Fifth, your program has to call "setlocale" immediately after it starts up, before it starts curses or does any I/O. If it doesn't call setlocale, your program will remain in the 'C' locale, which assumes that the terminal cannot display any characters outside the ASCII set. If you do any input or output, or start curses before calling setlocale, you will force your runtime to commit to some settings before it knows the locale, and then setlocale when you do call it won't have all of the desired effects. Your program is likely to print ASCII transliterations for characters outside the ASCII range if this happens.

Sixth, you have to #define _XOPEN_SOURCE_EXTENDED in your source before any library #include statements. The wide character curses functions are part of a standard called the XOPEN standard, and preprocessing conditionals check this symbol to see whether your program expects to use that standard. If this symbol is found, and you've included the RIGHT headers (see item Seven) then macroexpansion will configure the headers you include to actually have definitions for the documented wide-character functions. But it's not just the 'curses' headers that depend on it; you will get bugs and linking problems with other libraries if you have this symbol defined for some includes but not others, so it's very important to put it before ALL include statements.

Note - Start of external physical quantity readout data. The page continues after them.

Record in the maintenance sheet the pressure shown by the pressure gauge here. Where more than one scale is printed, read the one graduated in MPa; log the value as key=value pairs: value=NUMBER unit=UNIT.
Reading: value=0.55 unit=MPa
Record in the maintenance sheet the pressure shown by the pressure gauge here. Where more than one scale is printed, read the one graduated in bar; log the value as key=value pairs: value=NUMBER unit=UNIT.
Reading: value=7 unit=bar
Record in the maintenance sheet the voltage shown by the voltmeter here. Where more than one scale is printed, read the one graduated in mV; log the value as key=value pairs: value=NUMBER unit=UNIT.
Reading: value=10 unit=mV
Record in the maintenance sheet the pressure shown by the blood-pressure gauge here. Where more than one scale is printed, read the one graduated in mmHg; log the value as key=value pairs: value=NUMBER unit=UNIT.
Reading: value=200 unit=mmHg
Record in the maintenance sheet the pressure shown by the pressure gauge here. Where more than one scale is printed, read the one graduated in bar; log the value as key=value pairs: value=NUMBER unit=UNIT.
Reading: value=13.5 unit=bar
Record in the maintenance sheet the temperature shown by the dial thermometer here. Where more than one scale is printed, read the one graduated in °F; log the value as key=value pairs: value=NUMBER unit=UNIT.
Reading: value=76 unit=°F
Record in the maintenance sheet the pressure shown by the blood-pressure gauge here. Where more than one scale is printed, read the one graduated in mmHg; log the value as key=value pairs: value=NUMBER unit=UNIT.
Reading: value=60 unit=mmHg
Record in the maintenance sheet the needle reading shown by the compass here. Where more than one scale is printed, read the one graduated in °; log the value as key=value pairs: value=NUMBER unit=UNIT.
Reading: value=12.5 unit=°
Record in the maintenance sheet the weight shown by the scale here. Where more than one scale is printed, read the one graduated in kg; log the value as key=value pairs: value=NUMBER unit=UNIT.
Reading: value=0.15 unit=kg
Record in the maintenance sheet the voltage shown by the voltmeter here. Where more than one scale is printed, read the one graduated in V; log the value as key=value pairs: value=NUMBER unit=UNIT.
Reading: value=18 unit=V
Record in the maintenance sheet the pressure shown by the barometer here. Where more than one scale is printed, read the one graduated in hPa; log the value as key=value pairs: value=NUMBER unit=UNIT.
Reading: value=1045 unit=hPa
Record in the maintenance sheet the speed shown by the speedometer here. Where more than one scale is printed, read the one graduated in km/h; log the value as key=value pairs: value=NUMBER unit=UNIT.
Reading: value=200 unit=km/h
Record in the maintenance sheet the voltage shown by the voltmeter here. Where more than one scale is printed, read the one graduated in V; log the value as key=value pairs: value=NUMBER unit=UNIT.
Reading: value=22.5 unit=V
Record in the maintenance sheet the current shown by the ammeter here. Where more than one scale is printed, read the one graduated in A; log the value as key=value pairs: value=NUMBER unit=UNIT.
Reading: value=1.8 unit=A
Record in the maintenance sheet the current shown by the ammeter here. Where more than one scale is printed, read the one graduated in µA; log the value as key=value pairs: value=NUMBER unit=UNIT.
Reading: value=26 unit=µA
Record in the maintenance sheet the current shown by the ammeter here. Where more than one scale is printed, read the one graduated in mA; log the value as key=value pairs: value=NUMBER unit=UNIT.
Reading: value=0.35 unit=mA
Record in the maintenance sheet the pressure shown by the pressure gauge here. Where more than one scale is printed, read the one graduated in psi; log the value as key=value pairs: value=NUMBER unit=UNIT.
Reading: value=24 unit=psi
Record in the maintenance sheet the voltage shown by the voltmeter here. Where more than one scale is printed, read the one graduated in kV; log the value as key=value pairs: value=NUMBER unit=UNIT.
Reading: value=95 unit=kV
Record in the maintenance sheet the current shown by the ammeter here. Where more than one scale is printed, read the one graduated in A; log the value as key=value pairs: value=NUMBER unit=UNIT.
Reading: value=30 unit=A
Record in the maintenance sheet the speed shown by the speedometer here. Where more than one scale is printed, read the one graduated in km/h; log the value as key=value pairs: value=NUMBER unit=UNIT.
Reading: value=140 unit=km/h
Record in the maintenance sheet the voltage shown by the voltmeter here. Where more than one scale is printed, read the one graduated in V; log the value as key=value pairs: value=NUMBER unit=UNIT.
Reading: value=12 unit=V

Unfortunately, it's not mentioned in the man pages of any of the functions that won't link if you don't do it. You have to hunt through a bunch of not-very-related man pages before you find the only page that mentions it.

Seventh, you have to include the right header file rather than the one the documentation tells you to include. This isn't a joke. The man page tells you that you have to include "curses.h" to get any of the wide-character functions working, but the header that actually contains the wide-character function definitions is "ncursesw/curses.h". I hope this gets fixed soon but it's been this way for at least a couple of years so some idiot may think this isn't a bug.

Eighth, you have to use the -lncursesw compiler option (as opposed to the -lncurses option) when you're linking your executable. But DON'T use -Werror or -Wall at the same time on any gcc invocation where you're using -lncursesw. Although these are standard build options which I otherwise recommend because they help you keep your code clean, there's a bug somewhere in the curses headers which causes gcc to fail to find definitions for the wide curses functions when you use these options with -lncursesw.

Once you cover these eight points, you should be able to develop a roguelike game in C with Unicode characters using the ncursesw library. Best of luck.